═════ DATA TO PROCESS

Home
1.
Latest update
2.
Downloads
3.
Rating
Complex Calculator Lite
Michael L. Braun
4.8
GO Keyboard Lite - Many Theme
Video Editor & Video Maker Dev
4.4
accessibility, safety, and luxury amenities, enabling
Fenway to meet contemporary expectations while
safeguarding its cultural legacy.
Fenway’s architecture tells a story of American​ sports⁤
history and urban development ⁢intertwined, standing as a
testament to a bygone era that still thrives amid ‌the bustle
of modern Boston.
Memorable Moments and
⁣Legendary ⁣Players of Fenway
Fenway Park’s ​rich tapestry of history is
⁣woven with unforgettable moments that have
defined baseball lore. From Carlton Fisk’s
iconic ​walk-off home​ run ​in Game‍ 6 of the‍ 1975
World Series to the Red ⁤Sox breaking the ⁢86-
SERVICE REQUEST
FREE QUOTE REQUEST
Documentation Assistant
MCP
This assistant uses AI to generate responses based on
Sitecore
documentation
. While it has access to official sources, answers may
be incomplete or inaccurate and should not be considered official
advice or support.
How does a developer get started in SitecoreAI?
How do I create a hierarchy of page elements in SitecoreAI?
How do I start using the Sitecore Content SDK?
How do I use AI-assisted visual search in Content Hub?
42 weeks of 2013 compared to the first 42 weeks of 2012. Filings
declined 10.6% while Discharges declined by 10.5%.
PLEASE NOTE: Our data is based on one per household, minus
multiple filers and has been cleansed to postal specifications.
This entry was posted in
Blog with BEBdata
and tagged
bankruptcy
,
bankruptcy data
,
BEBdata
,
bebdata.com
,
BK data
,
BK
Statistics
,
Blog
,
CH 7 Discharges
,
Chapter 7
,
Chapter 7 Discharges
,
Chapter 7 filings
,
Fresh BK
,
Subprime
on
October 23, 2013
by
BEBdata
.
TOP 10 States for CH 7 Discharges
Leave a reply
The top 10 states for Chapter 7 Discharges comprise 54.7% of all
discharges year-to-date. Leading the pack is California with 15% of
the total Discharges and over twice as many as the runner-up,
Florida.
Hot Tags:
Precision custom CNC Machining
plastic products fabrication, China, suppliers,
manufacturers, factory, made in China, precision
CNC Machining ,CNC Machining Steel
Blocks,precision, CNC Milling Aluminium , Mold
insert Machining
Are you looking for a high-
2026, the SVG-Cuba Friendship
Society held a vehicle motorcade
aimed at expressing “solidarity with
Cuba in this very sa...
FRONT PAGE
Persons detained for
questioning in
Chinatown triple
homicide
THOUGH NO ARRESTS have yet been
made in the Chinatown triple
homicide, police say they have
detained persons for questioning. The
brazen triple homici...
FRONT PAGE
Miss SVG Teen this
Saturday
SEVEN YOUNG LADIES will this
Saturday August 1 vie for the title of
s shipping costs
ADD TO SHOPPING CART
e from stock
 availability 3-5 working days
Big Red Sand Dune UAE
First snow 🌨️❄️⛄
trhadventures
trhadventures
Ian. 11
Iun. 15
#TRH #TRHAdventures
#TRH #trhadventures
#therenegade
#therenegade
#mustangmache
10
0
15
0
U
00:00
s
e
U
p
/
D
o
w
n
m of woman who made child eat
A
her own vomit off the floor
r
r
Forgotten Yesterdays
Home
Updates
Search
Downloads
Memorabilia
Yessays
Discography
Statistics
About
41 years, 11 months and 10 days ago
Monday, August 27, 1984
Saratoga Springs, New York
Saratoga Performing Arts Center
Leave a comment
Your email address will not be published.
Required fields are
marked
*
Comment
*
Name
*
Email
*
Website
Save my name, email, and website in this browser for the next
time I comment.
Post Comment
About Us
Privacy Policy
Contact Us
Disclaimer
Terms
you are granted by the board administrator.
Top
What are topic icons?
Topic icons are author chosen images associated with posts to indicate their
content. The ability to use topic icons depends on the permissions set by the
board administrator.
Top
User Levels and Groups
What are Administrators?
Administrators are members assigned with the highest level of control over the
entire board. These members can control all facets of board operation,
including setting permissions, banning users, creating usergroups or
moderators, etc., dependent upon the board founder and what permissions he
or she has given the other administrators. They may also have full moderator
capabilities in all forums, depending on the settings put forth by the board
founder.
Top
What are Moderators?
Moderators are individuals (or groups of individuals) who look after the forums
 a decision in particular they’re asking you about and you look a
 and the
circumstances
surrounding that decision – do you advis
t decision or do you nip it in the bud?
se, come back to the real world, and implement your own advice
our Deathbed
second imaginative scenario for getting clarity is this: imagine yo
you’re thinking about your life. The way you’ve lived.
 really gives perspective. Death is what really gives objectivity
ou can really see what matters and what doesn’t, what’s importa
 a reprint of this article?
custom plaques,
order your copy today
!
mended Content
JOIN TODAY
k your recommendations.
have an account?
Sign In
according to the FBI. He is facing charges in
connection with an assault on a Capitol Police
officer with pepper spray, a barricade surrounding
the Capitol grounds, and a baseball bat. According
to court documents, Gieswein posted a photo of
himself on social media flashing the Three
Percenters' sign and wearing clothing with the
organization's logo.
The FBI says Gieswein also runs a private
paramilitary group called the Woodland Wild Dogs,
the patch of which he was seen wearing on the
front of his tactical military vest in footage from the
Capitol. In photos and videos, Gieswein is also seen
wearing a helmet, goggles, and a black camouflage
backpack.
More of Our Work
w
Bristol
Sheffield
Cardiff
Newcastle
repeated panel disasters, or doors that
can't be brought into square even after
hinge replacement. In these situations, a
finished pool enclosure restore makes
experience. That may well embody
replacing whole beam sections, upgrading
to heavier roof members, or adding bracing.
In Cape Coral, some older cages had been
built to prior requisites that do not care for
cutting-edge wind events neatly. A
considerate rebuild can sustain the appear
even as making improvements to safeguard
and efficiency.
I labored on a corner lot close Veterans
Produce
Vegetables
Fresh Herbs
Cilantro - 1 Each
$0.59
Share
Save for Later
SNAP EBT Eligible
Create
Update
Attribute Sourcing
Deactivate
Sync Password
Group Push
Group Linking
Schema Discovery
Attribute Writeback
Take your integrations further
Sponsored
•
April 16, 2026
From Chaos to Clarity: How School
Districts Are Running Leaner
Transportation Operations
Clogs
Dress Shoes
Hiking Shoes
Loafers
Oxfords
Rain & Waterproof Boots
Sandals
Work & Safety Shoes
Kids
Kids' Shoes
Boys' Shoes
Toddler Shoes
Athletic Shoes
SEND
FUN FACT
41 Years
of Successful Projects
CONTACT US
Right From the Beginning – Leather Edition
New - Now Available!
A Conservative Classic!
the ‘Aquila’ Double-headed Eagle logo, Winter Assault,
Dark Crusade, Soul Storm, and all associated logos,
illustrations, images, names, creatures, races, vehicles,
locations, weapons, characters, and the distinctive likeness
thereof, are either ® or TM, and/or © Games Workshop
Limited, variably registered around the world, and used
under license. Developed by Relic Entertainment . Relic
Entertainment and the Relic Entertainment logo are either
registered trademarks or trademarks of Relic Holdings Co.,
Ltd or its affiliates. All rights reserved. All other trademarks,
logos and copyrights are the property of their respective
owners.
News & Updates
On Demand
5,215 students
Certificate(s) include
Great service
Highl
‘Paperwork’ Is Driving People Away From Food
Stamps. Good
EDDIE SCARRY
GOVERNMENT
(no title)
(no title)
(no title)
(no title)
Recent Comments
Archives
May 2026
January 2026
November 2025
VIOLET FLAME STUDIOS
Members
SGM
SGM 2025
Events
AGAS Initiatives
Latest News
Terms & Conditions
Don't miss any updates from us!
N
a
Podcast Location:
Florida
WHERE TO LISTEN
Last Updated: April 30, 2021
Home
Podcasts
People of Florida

══════════

WHAT THE EXERCISE ASKS:
Output exactly the lines of the material above from the one containing "be incomplete or" up to and including the one containing "made in the Chinatown triple".

EXERCISE RESULT:
be incomplete or inaccurate and should not be considered official
advice or support.
How does a developer get started in SitecoreAI?
How do I create a hierarchy of page elements in SitecoreAI?
How do I start using the Sitecore Content SDK?
How do I use AI-assisted visual search in Content Hub?
42 weeks of 2013 compared to the first 42 weeks of 2012. Filings
declined 10.6% while Discharges declined by 10.5%.
PLEASE NOTE: Our data is based on one per household, minus
multiple filers and has been cleansed to postal specifications.
This entry was posted in
Blog with BEBdata
and tagged
bankruptcy
,
bankruptcy data
,
BEBdata
,
bebdata.com
,
BK data
,
BK
Statistics
,
Blog
,
CH 7 Discharges
,
Chapter 7
,
Chapter 7 Discharges
,
Chapter 7 filings
,
Fresh BK
,
Subprime
on
October 23, 2013
by
BEBdata
.
TOP 10 States for CH 7 Discharges
Leave a reply
The top 10 states for Chapter 7 Discharges comprise 54.7% of all
discharges year-to-date. Leading the pack is California with 15% of
the total Discharges and over twice as many as the runner-up,
Florida.
Hot Tags:
Precision custom CNC Machining
plastic products fabrication, China, suppliers,
manufacturers, factory, made in China, precision
CNC Machining ,CNC Machining Steel
Blocks,precision, CNC Milling Aluminium , Mold
insert Machining
Are you looking for a high-
2026, the SVG-Cuba Friendship
Society held a vehicle motorcade
aimed at expressing “solidarity with
Cuba in this very sa...
FRONT PAGE
Persons detained for
questioning in
Chinatown triple
homicide
THOUGH NO ARRESTS have yet been
made in the Chinatown triple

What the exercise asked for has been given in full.